Sobra decir que, si el presidente Sánchez dimitiese, no sería necesario que convocara elecciones, como pretenden PP y VOX; bastaría con que dejase su lugar a otro dirigente socialista, alguien capaz de obtener la confianza del Congreso, dar un sacudón al Gobierno y al PSOE, sacarlos del mal paso en que la corrupción y el abuso de poder los han hundido y permitirles llegar en las mejores condiciones posibles a las elecciones de 2027. Fuera cual fuese el resultado de estas, habría muchas maneras de impedir el acceso de la ultraderecha al poder, sin excluir la preferida por la mayoría de los españoles, de nuevo según las encuestas: no necesariamente un gobierno de gran coalición a la alemana, pero sí un entendimiento condicionado, variable y temporal entre PSOE y PP, que no cambiase el rumbo básico de la política económica y social —una política que ha dado buenos resultados, aunque no sea tan progresista como pregona el Gobierno ni como algunos desearíamos— y que acometa de una vez por todas las grandes reformas que el país necesita y que solo se pueden llevar a cabo mediante grandes acuerdos entre los dos principales partidos, empezando por una reforma que reduzca a lo irrelevante la corrupción (miente quien diga que eso es una quimera: las mejores democracias lo han conseguido; la clave no consiste en cambiar a los malos por los buenos, como creen o fingen creer los predicadores de la superioridad moral de la izquierda: la clave consiste en cambiar el sistema para impedir que incluso los buenos se conviertan en malos). Hay muchas fórmulas más, ya digo, pero me parece claro que, ahora mismo, ninguna incluye que el presidente permanezca en La Moncloa; al contrario, salta a la vista que, cuanto más tarde en dimitir, peor para la izquierda, mejor para la ultraderecha, peor para todos: con el país entero en vilo, pendiente de quién será el próximo corrupto que aparece en los audios de los corruptos, aumenta a diario el desprestigio nacional e internacional del presidente, de la izquierda española, de la democracia española. Esto no da más de sí: por el bien de su partido, de la izquierda y de la democracia, el presidente a quien muchos votamos debería dimitir.

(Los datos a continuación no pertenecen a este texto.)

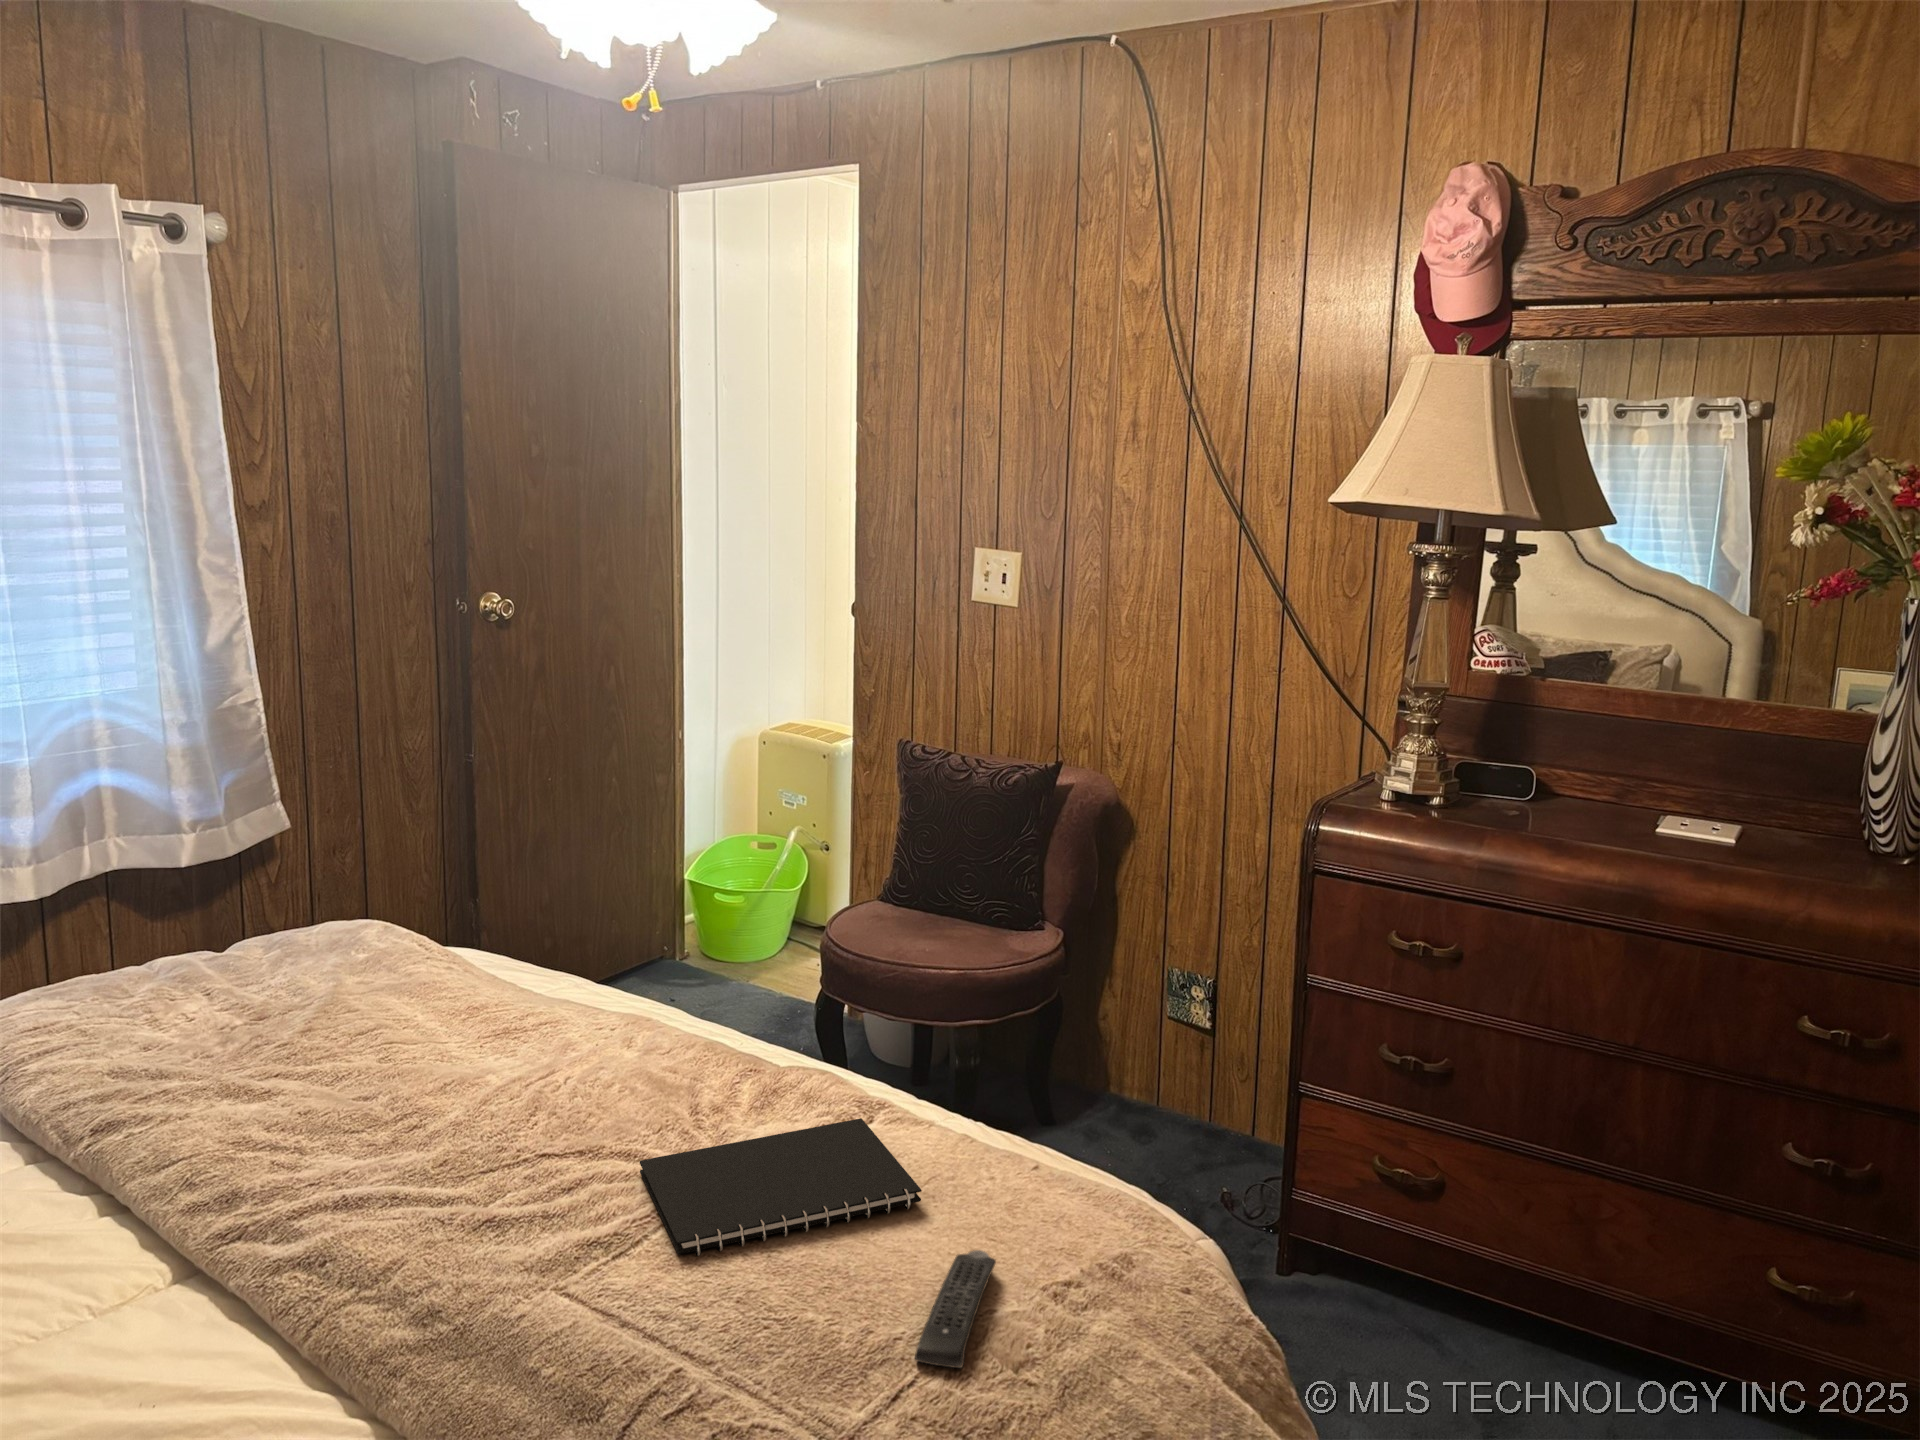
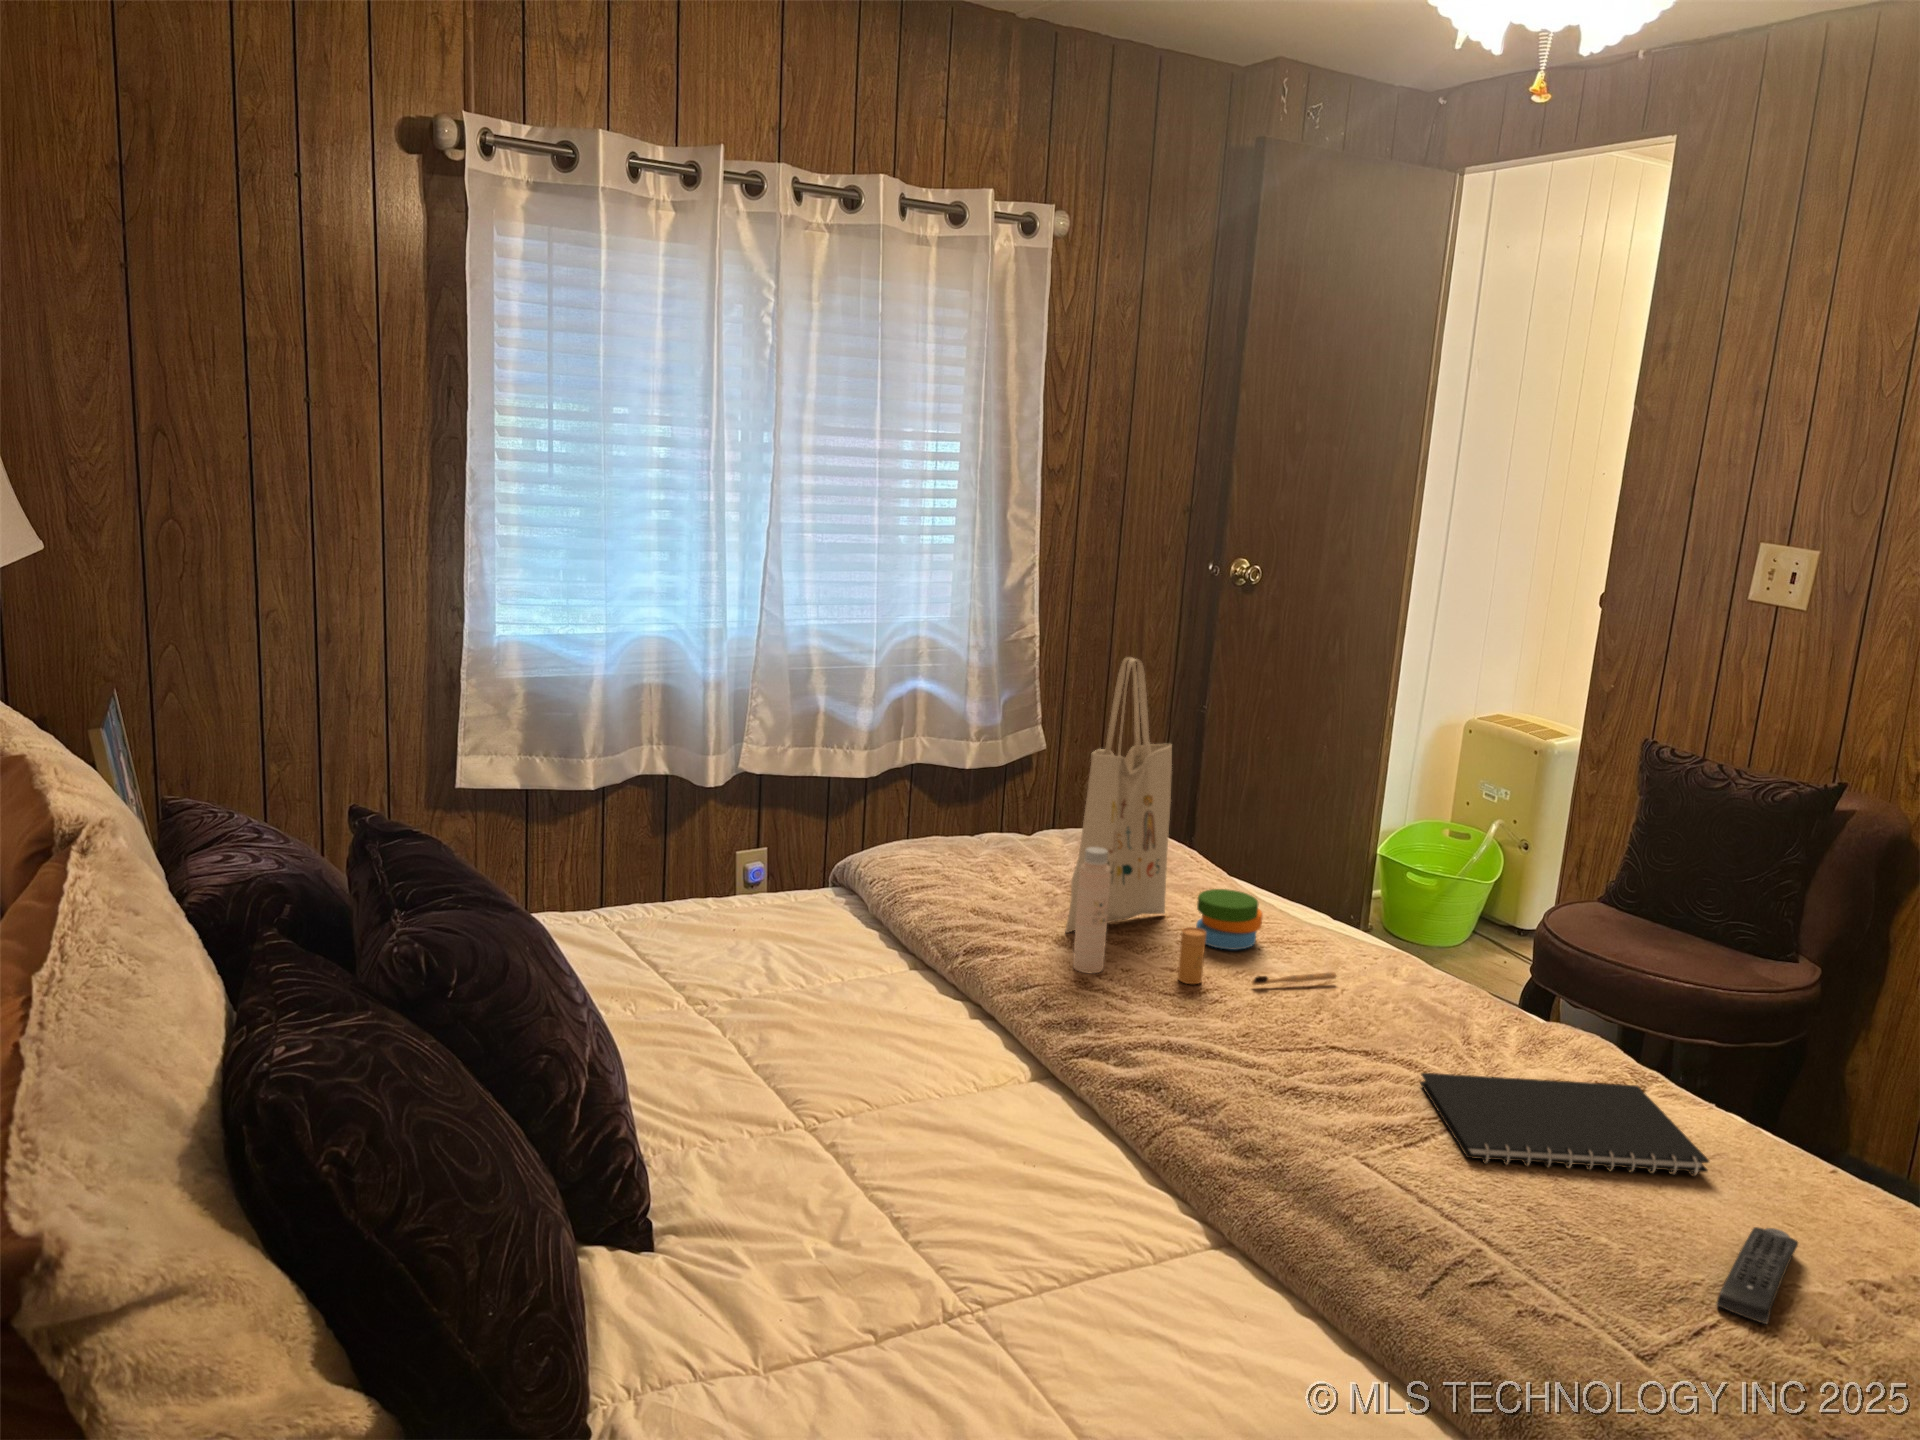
tote bag: none [229,735,565,1124] -> present [1065,657,1336,985]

¿Dimitirá? Lo único que desde Homero sabemos con certeza sobre el poder es que tarde o temprano nubla el entendimiento de quien lo ejerce, impidiéndole ver lo evidente (también sabemos que es muy difícil que quienes lo rodean le digan la verdad: el poder segrega aduladores); el anillo de El Señor de los Anillos, ese objeto que trastorna al que lo posee, es una metáfora demasiado palmaria de una verdad inapelable. Además, los acólitos, turiferarios y socios del presidente harán cuanto puedan para que no dimita, porque su prosperidad depende de ello. Así que todo sugiere que no dimitirá y que a los ciudadanos nos esperan meses agónicos, durante los cuales el presidente, su partido y su Gobierno se desacreditarán todavía más de lo que están, cosa que significa que tardarán mucho más tiempo en recuperarse del descrédito (y que la ultraderecha se acercará cada vez más al poder). La perspectiva es desoladora. Algunos aseguran que el presidente permanecerá a toda costa en La Moncloa porque, ante el temor de que su nombre aparezca en los audios de los corruptos, necesita para protegerse todos los instrumentos que la presidencia proporciona. Me niego a creerlo: eso significaría que ha dejado por completo de pensar en su país y ya solo piensa en sí mismo. Sería la peor forma de darles la razón a sus peores enemigos; entregarle el relevo a una persona que pueda tomarlo, en cambio, sería la mejor forma de quitársela, demostrando a todo el mundo que, al margen de los errores que haya cometido, siempre buscó lo mejor para su país; también sería la mejor forma de reivindicarse a sí mismo, como político y como persona. O quizá, a estas alturas, la única que le queda. Su aparente derrota sería su mayor victoria.